Extracted data =>

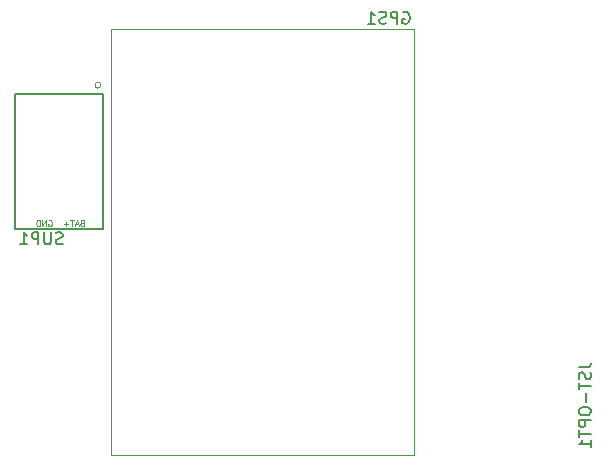
<source format=gbo>
G04 #@! TF.GenerationSoftware,KiCad,Pcbnew,(5.1.2)-2*
G04 #@! TF.CreationDate,2019-09-30T00:10:55+10:00*
G04 #@! TF.ProjectId,Smart_eNERF_Gun,536d6172-745f-4654-9e45-52465f47756e,6.2*
G04 #@! TF.SameCoordinates,Original*
G04 #@! TF.FileFunction,Legend,Bot*
G04 #@! TF.FilePolarity,Positive*
%FSLAX46Y46*%
G04 Gerber Fmt 4.6, Leading zero omitted, Abs format (unit mm)*
G04 Created by KiCad (PCBNEW (5.1.2)-2) date 2019-09-30 00:10:55*
%MOMM*%
%LPD*%
G04 APERTURE LIST*
%ADD10C,0.080000*%
%ADD11C,0.120000*%
%ADD12C,0.100000*%
%ADD13C,0.127000*%
%ADD14C,0.150000*%
G04 APERTURE END LIST*
D10*
X55903571Y-89464285D02*
X55832142Y-89488095D01*
X55808333Y-89511904D01*
X55784523Y-89559523D01*
X55784523Y-89630952D01*
X55808333Y-89678571D01*
X55832142Y-89702380D01*
X55879761Y-89726190D01*
X56070238Y-89726190D01*
X56070238Y-89226190D01*
X55903571Y-89226190D01*
X55855952Y-89250000D01*
X55832142Y-89273809D01*
X55808333Y-89321428D01*
X55808333Y-89369047D01*
X55832142Y-89416666D01*
X55855952Y-89440476D01*
X55903571Y-89464285D01*
X56070238Y-89464285D01*
X55594047Y-89583333D02*
X55355952Y-89583333D01*
X55641666Y-89726190D02*
X55475000Y-89226190D01*
X55308333Y-89726190D01*
X55213095Y-89226190D02*
X54927380Y-89226190D01*
X55070238Y-89726190D02*
X55070238Y-89226190D01*
X54760714Y-89535714D02*
X54379761Y-89535714D01*
X54570238Y-89726190D02*
X54570238Y-89345238D01*
X53105952Y-89250000D02*
X53153571Y-89226190D01*
X53225000Y-89226190D01*
X53296428Y-89250000D01*
X53344047Y-89297619D01*
X53367857Y-89345238D01*
X53391666Y-89440476D01*
X53391666Y-89511904D01*
X53367857Y-89607142D01*
X53344047Y-89654761D01*
X53296428Y-89702380D01*
X53225000Y-89726190D01*
X53177380Y-89726190D01*
X53105952Y-89702380D01*
X53082142Y-89678571D01*
X53082142Y-89511904D01*
X53177380Y-89511904D01*
X52867857Y-89726190D02*
X52867857Y-89226190D01*
X52582142Y-89726190D01*
X52582142Y-89226190D01*
X52344047Y-89726190D02*
X52344047Y-89226190D01*
X52225000Y-89226190D01*
X52153571Y-89250000D01*
X52105952Y-89297619D01*
X52082142Y-89345238D01*
X52058333Y-89440476D01*
X52058333Y-89511904D01*
X52082142Y-89607142D01*
X52105952Y-89654761D01*
X52153571Y-89702380D01*
X52225000Y-89726190D01*
X52344047Y-89726190D01*
D11*
X58423000Y-109120000D02*
X84077000Y-109120000D01*
X84077000Y-73052000D02*
X58423000Y-73052000D01*
X58423000Y-109120000D02*
X58423000Y-73052000D01*
X84077000Y-73052000D02*
X84077000Y-109120000D01*
D12*
X57531000Y-77794000D02*
G75*
G03X57531000Y-77794000I-254000J0D01*
G01*
D13*
X57675000Y-90000000D02*
X57675000Y-78500000D01*
X50275000Y-90000000D02*
X57675000Y-90000000D01*
X50275000Y-78500000D02*
X50275000Y-90000000D01*
X57675000Y-78500000D02*
X50275000Y-78500000D01*
D14*
X83105476Y-71636000D02*
X83200714Y-71588380D01*
X83343571Y-71588380D01*
X83486428Y-71636000D01*
X83581666Y-71731238D01*
X83629285Y-71826476D01*
X83676904Y-72016952D01*
X83676904Y-72159809D01*
X83629285Y-72350285D01*
X83581666Y-72445523D01*
X83486428Y-72540761D01*
X83343571Y-72588380D01*
X83248333Y-72588380D01*
X83105476Y-72540761D01*
X83057857Y-72493142D01*
X83057857Y-72159809D01*
X83248333Y-72159809D01*
X82629285Y-72588380D02*
X82629285Y-71588380D01*
X82248333Y-71588380D01*
X82153095Y-71636000D01*
X82105476Y-71683619D01*
X82057857Y-71778857D01*
X82057857Y-71921714D01*
X82105476Y-72016952D01*
X82153095Y-72064571D01*
X82248333Y-72112190D01*
X82629285Y-72112190D01*
X81676904Y-72540761D02*
X81534047Y-72588380D01*
X81295952Y-72588380D01*
X81200714Y-72540761D01*
X81153095Y-72493142D01*
X81105476Y-72397904D01*
X81105476Y-72302666D01*
X81153095Y-72207428D01*
X81200714Y-72159809D01*
X81295952Y-72112190D01*
X81486428Y-72064571D01*
X81581666Y-72016952D01*
X81629285Y-71969333D01*
X81676904Y-71874095D01*
X81676904Y-71778857D01*
X81629285Y-71683619D01*
X81581666Y-71636000D01*
X81486428Y-71588380D01*
X81248333Y-71588380D01*
X81105476Y-71636000D01*
X80153095Y-72588380D02*
X80724523Y-72588380D01*
X80438809Y-72588380D02*
X80438809Y-71588380D01*
X80534047Y-71731238D01*
X80629285Y-71826476D01*
X80724523Y-71874095D01*
X98004380Y-101687714D02*
X98718666Y-101687714D01*
X98861523Y-101640095D01*
X98956761Y-101544857D01*
X99004380Y-101402000D01*
X99004380Y-101306761D01*
X98956761Y-102116285D02*
X99004380Y-102259142D01*
X99004380Y-102497238D01*
X98956761Y-102592476D01*
X98909142Y-102640095D01*
X98813904Y-102687714D01*
X98718666Y-102687714D01*
X98623428Y-102640095D01*
X98575809Y-102592476D01*
X98528190Y-102497238D01*
X98480571Y-102306761D01*
X98432952Y-102211523D01*
X98385333Y-102163904D01*
X98290095Y-102116285D01*
X98194857Y-102116285D01*
X98099619Y-102163904D01*
X98052000Y-102211523D01*
X98004380Y-102306761D01*
X98004380Y-102544857D01*
X98052000Y-102687714D01*
X98004380Y-102973428D02*
X98004380Y-103544857D01*
X99004380Y-103259142D02*
X98004380Y-103259142D01*
X98623428Y-103878190D02*
X98623428Y-104640095D01*
X98004380Y-105306761D02*
X98004380Y-105497238D01*
X98052000Y-105592476D01*
X98147238Y-105687714D01*
X98337714Y-105735333D01*
X98671047Y-105735333D01*
X98861523Y-105687714D01*
X98956761Y-105592476D01*
X99004380Y-105497238D01*
X99004380Y-105306761D01*
X98956761Y-105211523D01*
X98861523Y-105116285D01*
X98671047Y-105068666D01*
X98337714Y-105068666D01*
X98147238Y-105116285D01*
X98052000Y-105211523D01*
X98004380Y-105306761D01*
X99004380Y-106163904D02*
X98004380Y-106163904D01*
X98004380Y-106544857D01*
X98052000Y-106640095D01*
X98099619Y-106687714D01*
X98194857Y-106735333D01*
X98337714Y-106735333D01*
X98432952Y-106687714D01*
X98480571Y-106640095D01*
X98528190Y-106544857D01*
X98528190Y-106163904D01*
X98004380Y-107021047D02*
X98004380Y-107592476D01*
X99004380Y-107306761D02*
X98004380Y-107306761D01*
X99004380Y-108449619D02*
X99004380Y-107878190D01*
X99004380Y-108163904D02*
X98004380Y-108163904D01*
X98147238Y-108068666D01*
X98242476Y-107973428D01*
X98290095Y-107878190D01*
X54285714Y-91204761D02*
X54142857Y-91252380D01*
X53904761Y-91252380D01*
X53809523Y-91204761D01*
X53761904Y-91157142D01*
X53714285Y-91061904D01*
X53714285Y-90966666D01*
X53761904Y-90871428D01*
X53809523Y-90823809D01*
X53904761Y-90776190D01*
X54095238Y-90728571D01*
X54190476Y-90680952D01*
X54238095Y-90633333D01*
X54285714Y-90538095D01*
X54285714Y-90442857D01*
X54238095Y-90347619D01*
X54190476Y-90300000D01*
X54095238Y-90252380D01*
X53857142Y-90252380D01*
X53714285Y-90300000D01*
X53285714Y-90252380D02*
X53285714Y-91061904D01*
X53238095Y-91157142D01*
X53190476Y-91204761D01*
X53095238Y-91252380D01*
X52904761Y-91252380D01*
X52809523Y-91204761D01*
X52761904Y-91157142D01*
X52714285Y-91061904D01*
X52714285Y-90252380D01*
X52238095Y-91252380D02*
X52238095Y-90252380D01*
X51857142Y-90252380D01*
X51761904Y-90300000D01*
X51714285Y-90347619D01*
X51666666Y-90442857D01*
X51666666Y-90585714D01*
X51714285Y-90680952D01*
X51761904Y-90728571D01*
X51857142Y-90776190D01*
X52238095Y-90776190D01*
X50714285Y-91252380D02*
X51285714Y-91252380D01*
X51000000Y-91252380D02*
X51000000Y-90252380D01*
X51095238Y-90395238D01*
X51190476Y-90490476D01*
X51285714Y-90538095D01*
M02*

</source>
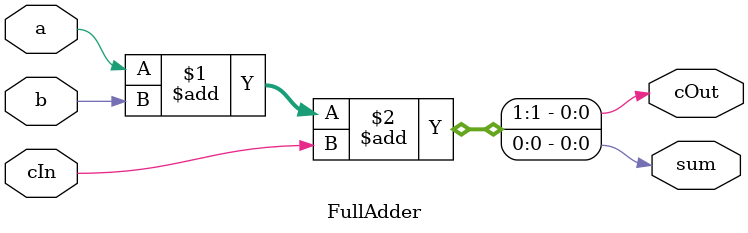
<source format=v>
`timescale 1ns / 1ps


module FullAdder(
input a, b, cIn,
output sum, cOut
    );
    assign {cOut, sum} = a+b+cIn;
endmodule

</source>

To do => Return every line of the listing above that contains "cOut".

Answer for this exercise =>
output sum, cOut
    assign {cOut, sum} = a+b+cIn;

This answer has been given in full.